Source material:
=== Begin Enclosure ===

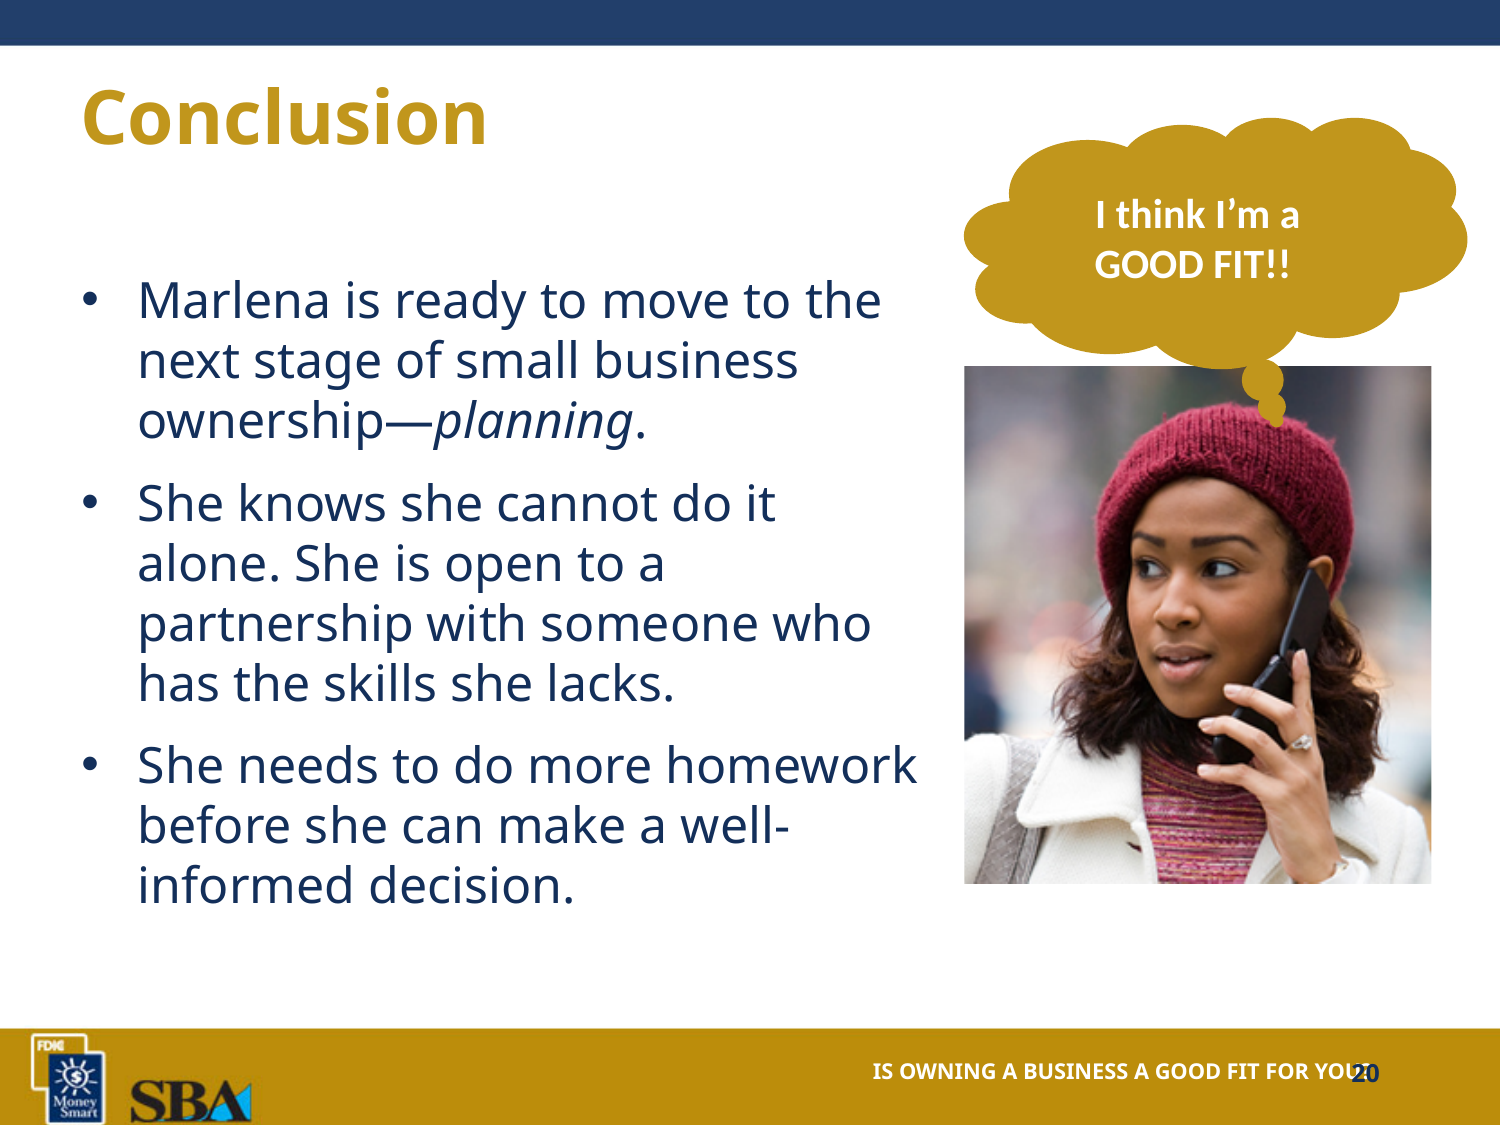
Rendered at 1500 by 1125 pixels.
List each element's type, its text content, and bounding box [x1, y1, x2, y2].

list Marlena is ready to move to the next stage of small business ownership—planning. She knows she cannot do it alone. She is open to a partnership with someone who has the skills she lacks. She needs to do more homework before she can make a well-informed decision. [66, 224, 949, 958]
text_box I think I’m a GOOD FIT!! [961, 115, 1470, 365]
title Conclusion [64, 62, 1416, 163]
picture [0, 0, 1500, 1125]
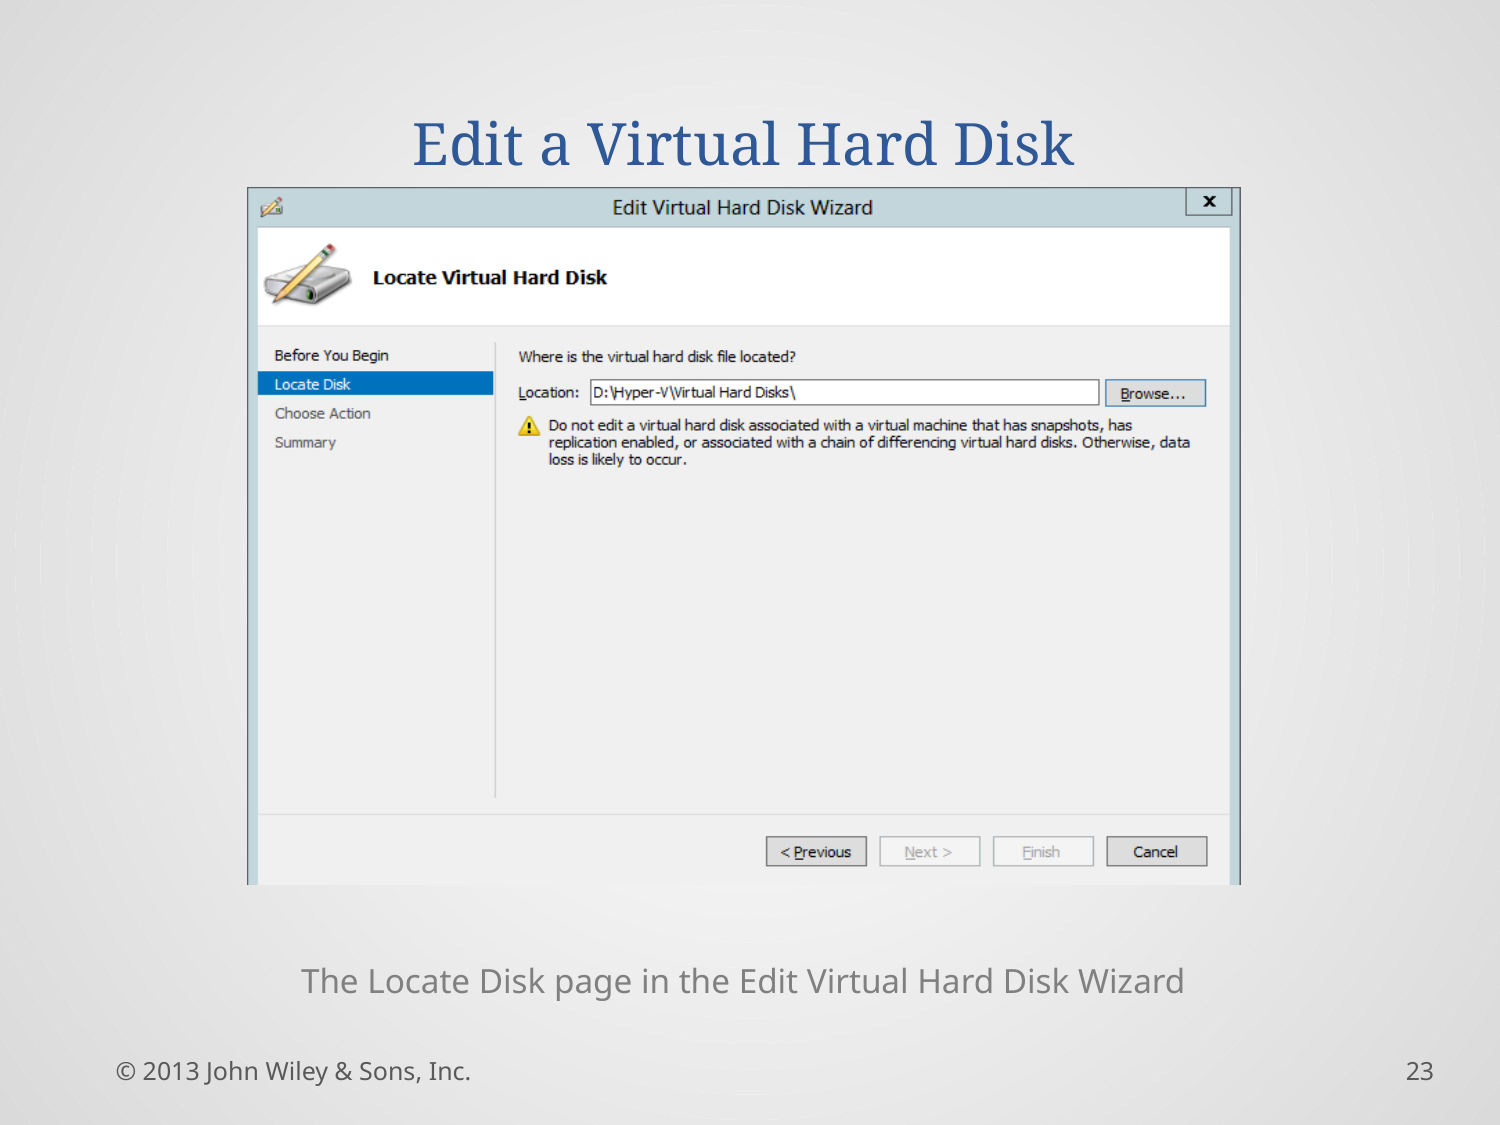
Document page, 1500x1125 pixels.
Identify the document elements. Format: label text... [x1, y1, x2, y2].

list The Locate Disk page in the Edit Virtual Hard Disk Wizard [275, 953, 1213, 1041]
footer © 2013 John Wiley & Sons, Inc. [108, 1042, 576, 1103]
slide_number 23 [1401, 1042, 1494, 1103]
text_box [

=== End Enclosure ===
=== Begin Enclosure ===

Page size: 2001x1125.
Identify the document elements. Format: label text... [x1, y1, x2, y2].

=== End Enclosure ===

Exercise: Scan the records above for the word "pixels" and return every line where it occurs.

Written solution:
Rendered at 1500 by 1125 pixels.
Document page, 1500x1125 pixels.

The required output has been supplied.